Connections to Other Concepts

  • lora.md: Multi-LoRA serving is the deployment counterpart to LoRA training. The small adapter sizes that make LoRA parameter-efficient also make multi-tenant serving feasible.
  • paged-attention.md: S-LoRA extends PagedAttention's memory management philosophy from KV caches to adapter weights, using the same non-contiguous paging approach.
  • model-routing.md: Multi-LoRA serving pairs naturally with routing systems that select the best adapter per query, enabling automatic task-specific specialization.
  • quantization.md: Base model quantization (GPTQ, AWQ) can be combined with LoRA serving to further reduce the memory footprint, fitting more adapters per GPU.
  • continuous-batching.md: Multi-LoRA scheduling integrates with continuous batching to handle variable-length requests and adapter heterogeneity simultaneously.

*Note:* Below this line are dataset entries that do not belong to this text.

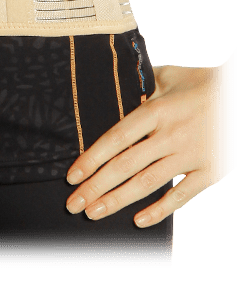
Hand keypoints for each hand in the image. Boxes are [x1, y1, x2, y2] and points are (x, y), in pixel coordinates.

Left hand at [64, 54, 235, 226]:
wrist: (240, 93)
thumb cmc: (198, 82)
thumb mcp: (165, 76)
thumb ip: (137, 88)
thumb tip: (109, 93)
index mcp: (156, 110)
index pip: (116, 138)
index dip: (92, 159)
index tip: (72, 177)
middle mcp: (171, 134)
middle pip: (126, 165)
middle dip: (96, 187)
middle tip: (73, 205)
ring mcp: (191, 155)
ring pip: (148, 183)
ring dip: (118, 201)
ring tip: (94, 213)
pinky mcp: (211, 171)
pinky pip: (182, 195)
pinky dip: (160, 210)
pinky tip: (138, 221)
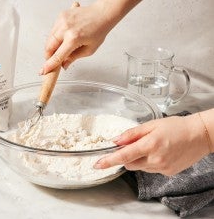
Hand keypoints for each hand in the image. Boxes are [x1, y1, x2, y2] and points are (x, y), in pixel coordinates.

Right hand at [40, 0, 141, 74]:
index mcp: (74, 38)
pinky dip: (55, 37)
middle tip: (53, 60)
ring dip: (52, 46)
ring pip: (49, 38)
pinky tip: (63, 38)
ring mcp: (62, 20)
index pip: (58, 56)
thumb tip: (64, 65)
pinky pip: (53, 30)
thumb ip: (74, 58)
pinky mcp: (61, 16)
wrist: (102, 14)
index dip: (50, 65)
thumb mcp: (89, 50)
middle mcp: (66, 28)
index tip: (44, 70)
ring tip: (62, 48)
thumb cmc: (99, 29)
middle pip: (49, 46)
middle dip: (49, 56)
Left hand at [94, 114, 211, 175]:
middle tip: (136, 144)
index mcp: (150, 145)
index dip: (108, 161)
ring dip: (139, 159)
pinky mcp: (167, 173)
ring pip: (139, 167)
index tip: (97, 164)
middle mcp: (155, 160)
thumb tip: (115, 140)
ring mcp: (162, 168)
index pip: (123, 156)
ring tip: (152, 147)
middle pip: (129, 164)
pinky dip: (150, 162)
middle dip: (127, 156)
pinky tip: (160, 153)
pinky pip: (151, 170)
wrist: (199, 135)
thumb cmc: (176, 126)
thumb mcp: (151, 125)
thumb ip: (132, 134)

  • mixture-of-experts.md: Conceptually similar to MoE where different experts activate for different inputs, but implemented at the adapter level with explicit routing rather than learned gating.

Further Reading

  • Sheng, Y., Cao, S., Li, D., Hooper, C., Lee, N., Yang, S., Chou, C., Zhu, B., Zheng, L., Keutzer, K., Gonzalez, J. E., & Stoica, I. (2024). "S-LoRA: Serving Thousands of Concurrent LoRA Adapters." MLSys 2024. arXiv:2311.03285.

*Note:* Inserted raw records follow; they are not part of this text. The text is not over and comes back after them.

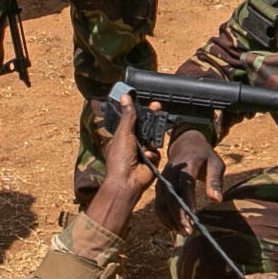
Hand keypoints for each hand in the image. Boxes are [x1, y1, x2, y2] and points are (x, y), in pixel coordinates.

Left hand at [85, 94, 157, 234]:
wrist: (127, 181)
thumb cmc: (119, 159)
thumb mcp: (123, 133)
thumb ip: (128, 115)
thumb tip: (125, 97)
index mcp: (122, 136)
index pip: (133, 119)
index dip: (141, 111)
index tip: (148, 102)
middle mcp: (132, 143)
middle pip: (145, 127)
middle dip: (151, 121)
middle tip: (158, 109)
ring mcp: (143, 152)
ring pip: (153, 138)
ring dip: (150, 141)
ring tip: (146, 146)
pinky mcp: (152, 160)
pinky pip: (156, 151)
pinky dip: (152, 154)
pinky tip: (147, 159)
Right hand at [155, 130, 225, 232]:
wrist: (186, 144)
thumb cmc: (204, 156)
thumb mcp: (216, 164)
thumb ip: (215, 181)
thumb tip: (216, 200)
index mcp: (186, 165)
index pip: (185, 186)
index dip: (187, 203)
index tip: (193, 219)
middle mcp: (171, 173)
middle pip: (170, 197)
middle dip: (177, 216)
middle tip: (188, 232)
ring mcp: (162, 180)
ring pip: (161, 203)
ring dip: (170, 220)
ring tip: (183, 232)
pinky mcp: (159, 187)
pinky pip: (158, 204)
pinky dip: (164, 217)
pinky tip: (175, 226)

  • Chen, L.-A., Ye, Z., Wu, Y., Zhuo, D., Ceze, L., & Krishnamurthy, A. (2024). "Punica: Multi-Tenant LoRA Serving." MLSys 2024. arXiv:2310.18547.
  • Predibase. (2024). "LoRAX: Multi-LoRA Inference Server." https://github.com/predibase/lorax.

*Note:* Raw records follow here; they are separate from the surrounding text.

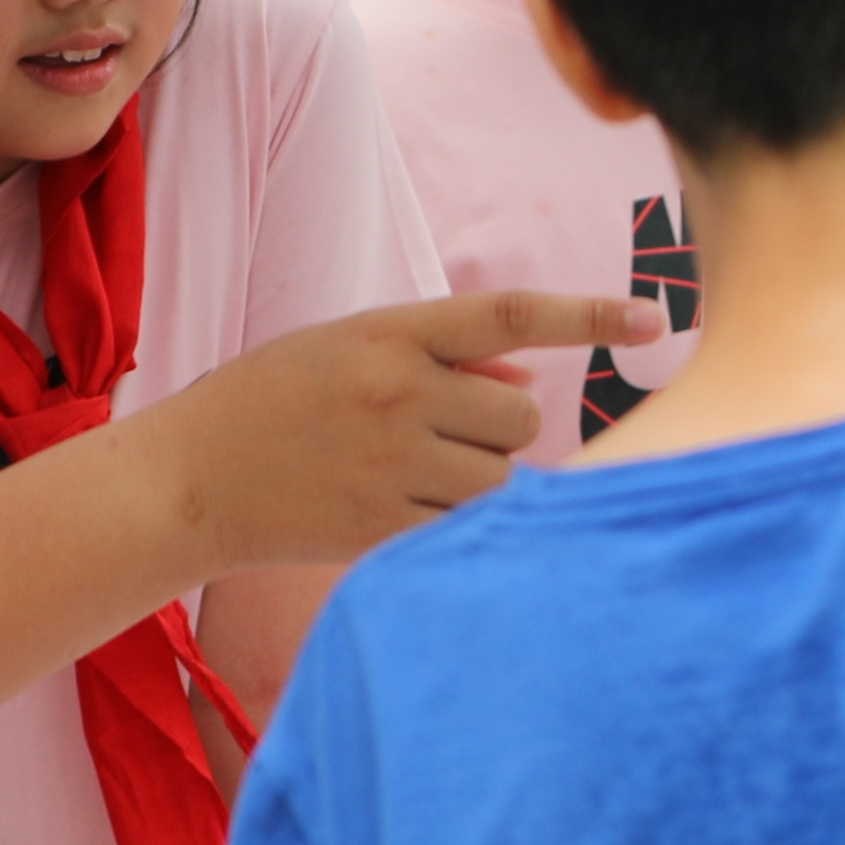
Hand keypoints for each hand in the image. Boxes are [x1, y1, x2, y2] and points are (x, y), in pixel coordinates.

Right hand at [124, 295, 650, 577]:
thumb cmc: (275, 402)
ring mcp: (390, 464)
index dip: (590, 314)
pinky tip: (409, 515)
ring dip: (485, 482)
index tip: (655, 318)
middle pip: (520, 419)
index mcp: (390, 334)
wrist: (189, 479)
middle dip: (500, 432)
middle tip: (443, 438)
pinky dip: (458, 528)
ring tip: (422, 476)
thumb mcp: (350, 349)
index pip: (512, 312)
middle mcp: (398, 393)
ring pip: (502, 480)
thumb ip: (441, 358)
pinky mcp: (380, 529)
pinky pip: (464, 531)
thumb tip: (530, 381)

  • Hu, E. J., Shen, Y., Wallis, P., Allen-Zhu, Z., Li, Y., Wang, S., Wang, L., & Chen, W. (2022). "LoRA: Low-Rank Adaptation of Large Language Models." ICLR 2022. arXiv:2106.09685.
  • Dettmers, T., Pagnoni, A., Holtzman, A., & Zettlemoyer, L. (2023). "QLoRA: Efficient Finetuning of Quantized Language Models." NeurIPS 2023. arXiv:2305.14314.